Через несколько секунд она оказалась в комнате, заваленной
книгами. А над книгами парил воздушный змей — несбыточная мечта обездвиженного
человека. Наталье вдруг стало грустно.
— Садитесь, — пригласил ее Антон. — Может
быть, кофе?
— Я ненадолго. Я только хотела сказать… О Дарье…
— Я все уже знаю. Вы ее подруга? Она никогда не
говорила о вас.
— Не совсем подруга. Я попала в ее дом случайно…
Привела потерявшуюся собаку.
— Понятно.
— Вы были друзьями?
— Да, — подумав, сказал Антон. — Мы были
друзьями. Кошмарный конец. С вами тоже беседовали?
— Кто? — удивилась Наталья.
— Следователь. Не помню, как его зовут…
— Нет, что вы… Они вообще не знают о моем
существовании. Мне искренне жаль, поверьте. Я принесла вам фотографию. Быть
может… — Наталья так и не смогла закончить предложение, вынула из сумочки
фотографию и протянула ее бородатому Антону.
— У меня уже есть, — даже не взглянув на снимок,
он кивнул на портрет на столе.
До чего же глупо и никчемно ты выглядишь, Наталья Ивановна,
со своими соболезнованиями и жалкой, ничего не значащей фотокарточкой!
Собака-то ему зачем?
— Но, может быть…
— Кто вы такая?
— Я уже говорила вам. Я не подруга Дарьи. Я никогда ее
не видела. Но какая ужасная история… Шантаж еще никого не доводил до добра, вы
не находите? — наконец-то она произнесла заготовленную Вороновым фразу и
успокоилась. Мавр сделал свое дело — мавр может уходить.

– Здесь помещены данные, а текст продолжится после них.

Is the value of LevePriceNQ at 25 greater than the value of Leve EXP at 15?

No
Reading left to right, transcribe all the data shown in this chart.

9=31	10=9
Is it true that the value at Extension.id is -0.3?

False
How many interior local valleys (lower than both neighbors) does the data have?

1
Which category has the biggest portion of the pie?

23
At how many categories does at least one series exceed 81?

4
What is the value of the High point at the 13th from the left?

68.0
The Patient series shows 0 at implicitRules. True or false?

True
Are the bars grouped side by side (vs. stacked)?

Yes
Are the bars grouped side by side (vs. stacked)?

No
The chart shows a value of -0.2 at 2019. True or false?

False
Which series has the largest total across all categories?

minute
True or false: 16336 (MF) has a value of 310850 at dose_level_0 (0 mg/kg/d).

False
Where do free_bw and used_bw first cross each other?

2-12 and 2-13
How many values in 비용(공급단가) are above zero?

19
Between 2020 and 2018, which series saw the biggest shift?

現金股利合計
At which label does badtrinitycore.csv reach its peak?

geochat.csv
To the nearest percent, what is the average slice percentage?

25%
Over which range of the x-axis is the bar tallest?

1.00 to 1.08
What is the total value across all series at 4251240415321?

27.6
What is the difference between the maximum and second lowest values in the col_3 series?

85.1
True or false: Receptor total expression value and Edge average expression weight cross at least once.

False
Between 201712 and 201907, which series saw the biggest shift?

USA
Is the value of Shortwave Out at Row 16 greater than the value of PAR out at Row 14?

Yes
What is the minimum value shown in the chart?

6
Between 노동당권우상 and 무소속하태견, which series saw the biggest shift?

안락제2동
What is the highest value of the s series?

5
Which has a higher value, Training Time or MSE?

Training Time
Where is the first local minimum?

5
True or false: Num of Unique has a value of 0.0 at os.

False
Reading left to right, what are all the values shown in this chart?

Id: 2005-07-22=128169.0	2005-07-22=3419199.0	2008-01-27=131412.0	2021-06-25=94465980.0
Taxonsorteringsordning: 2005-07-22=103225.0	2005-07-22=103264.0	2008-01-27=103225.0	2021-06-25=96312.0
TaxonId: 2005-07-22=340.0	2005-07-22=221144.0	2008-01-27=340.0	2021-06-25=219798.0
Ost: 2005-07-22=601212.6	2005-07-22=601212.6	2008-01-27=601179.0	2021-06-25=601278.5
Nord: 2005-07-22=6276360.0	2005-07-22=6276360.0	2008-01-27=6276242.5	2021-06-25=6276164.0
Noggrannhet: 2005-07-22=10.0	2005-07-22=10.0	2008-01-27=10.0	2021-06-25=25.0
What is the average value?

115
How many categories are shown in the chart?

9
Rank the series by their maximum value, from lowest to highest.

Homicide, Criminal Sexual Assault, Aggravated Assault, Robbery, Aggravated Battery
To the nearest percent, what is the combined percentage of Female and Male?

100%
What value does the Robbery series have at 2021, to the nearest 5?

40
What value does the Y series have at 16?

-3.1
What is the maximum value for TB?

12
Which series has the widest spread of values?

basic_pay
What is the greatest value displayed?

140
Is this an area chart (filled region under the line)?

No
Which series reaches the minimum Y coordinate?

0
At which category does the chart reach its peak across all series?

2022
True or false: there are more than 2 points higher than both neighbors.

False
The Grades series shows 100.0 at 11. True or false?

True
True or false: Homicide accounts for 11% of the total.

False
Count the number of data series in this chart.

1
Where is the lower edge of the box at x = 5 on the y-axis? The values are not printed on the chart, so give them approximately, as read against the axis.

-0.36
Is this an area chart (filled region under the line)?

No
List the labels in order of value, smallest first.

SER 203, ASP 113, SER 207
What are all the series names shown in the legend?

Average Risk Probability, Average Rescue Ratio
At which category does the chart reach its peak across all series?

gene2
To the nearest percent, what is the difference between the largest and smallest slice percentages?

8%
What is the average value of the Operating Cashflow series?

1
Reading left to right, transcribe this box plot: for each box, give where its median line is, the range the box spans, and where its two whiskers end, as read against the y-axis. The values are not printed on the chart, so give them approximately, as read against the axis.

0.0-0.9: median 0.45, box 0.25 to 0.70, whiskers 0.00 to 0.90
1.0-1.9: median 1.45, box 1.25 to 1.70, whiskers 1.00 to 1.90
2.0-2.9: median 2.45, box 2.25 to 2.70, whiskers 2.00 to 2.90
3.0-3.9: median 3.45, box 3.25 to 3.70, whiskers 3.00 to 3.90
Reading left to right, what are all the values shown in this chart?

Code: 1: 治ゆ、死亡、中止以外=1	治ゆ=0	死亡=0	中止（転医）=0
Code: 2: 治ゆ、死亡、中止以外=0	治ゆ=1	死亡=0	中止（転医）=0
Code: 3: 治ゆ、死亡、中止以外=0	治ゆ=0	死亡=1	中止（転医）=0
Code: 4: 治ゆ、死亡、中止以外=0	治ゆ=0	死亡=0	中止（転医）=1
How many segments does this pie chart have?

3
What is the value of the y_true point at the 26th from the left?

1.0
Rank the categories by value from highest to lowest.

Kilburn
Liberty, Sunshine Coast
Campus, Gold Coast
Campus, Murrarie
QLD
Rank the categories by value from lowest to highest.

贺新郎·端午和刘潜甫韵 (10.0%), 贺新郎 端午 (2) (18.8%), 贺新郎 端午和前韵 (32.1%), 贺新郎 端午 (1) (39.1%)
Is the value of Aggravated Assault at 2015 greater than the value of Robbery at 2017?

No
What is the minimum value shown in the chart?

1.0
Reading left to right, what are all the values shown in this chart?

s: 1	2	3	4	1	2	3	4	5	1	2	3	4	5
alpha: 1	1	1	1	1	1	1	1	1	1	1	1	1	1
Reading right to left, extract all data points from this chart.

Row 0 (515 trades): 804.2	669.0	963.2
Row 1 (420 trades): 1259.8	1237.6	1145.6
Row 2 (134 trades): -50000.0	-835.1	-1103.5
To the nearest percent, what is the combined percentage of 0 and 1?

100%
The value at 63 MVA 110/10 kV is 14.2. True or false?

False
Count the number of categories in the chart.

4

— Это точно, — голос за спиной Натальи раздался
так неожиданно, что она вздрогнула. — А она действительно никогда не
видела Дарьи.
Голос, показавшийся ей знакомым, голос, который она слышала
сквозь помехи автоответчика, голос, который заказывал шерри и разливал вино на
двадцать пятом этаже…
Денис.
Наталья обернулась: это был действительно Денис. Денис,
поцеловавший ее на выставке на прощание только сегодня. Он был все в том же
щегольском костюме, который так удивительно шел ему.